[Edit tracking data]
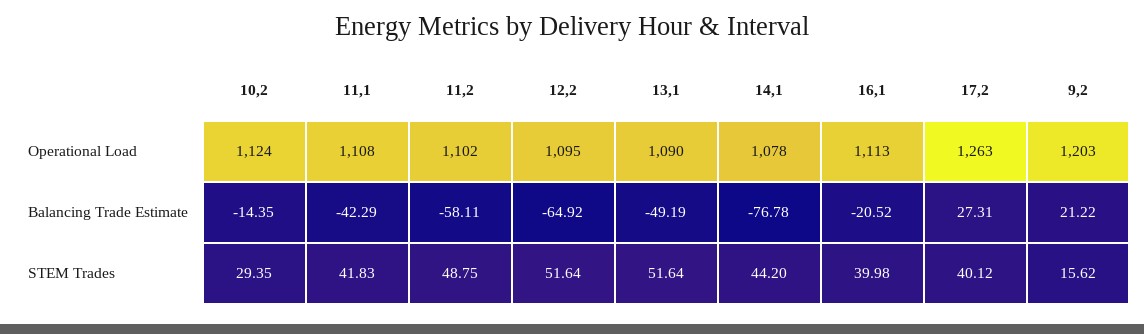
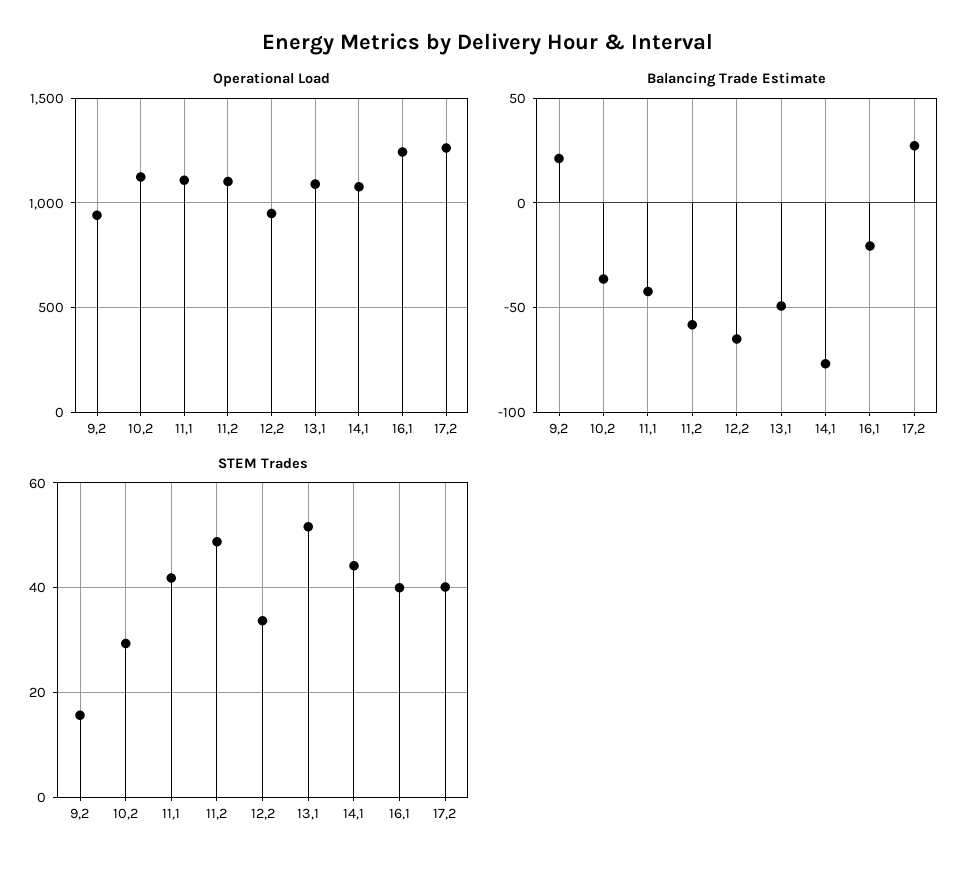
Operational Load, 12,2: 1095 -> 950
Operational Load, 16,1: 1113 -> 1250
Operational Load, 9,2: 1203 -> 950
Balancing Trade Estimate, 10,2: -14.35 -> -35
STEM Trades, 12,2: 51.64 -> 34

◆ What the exercise asks ◆
If the word "Load" is on a line above, return that line.

◆ Reply to the task ◆
Operational Load, 12,2: 1095 -> 950
Operational Load, 16,1: 1113 -> 1250
Operational Load, 9,2: 1203 -> 950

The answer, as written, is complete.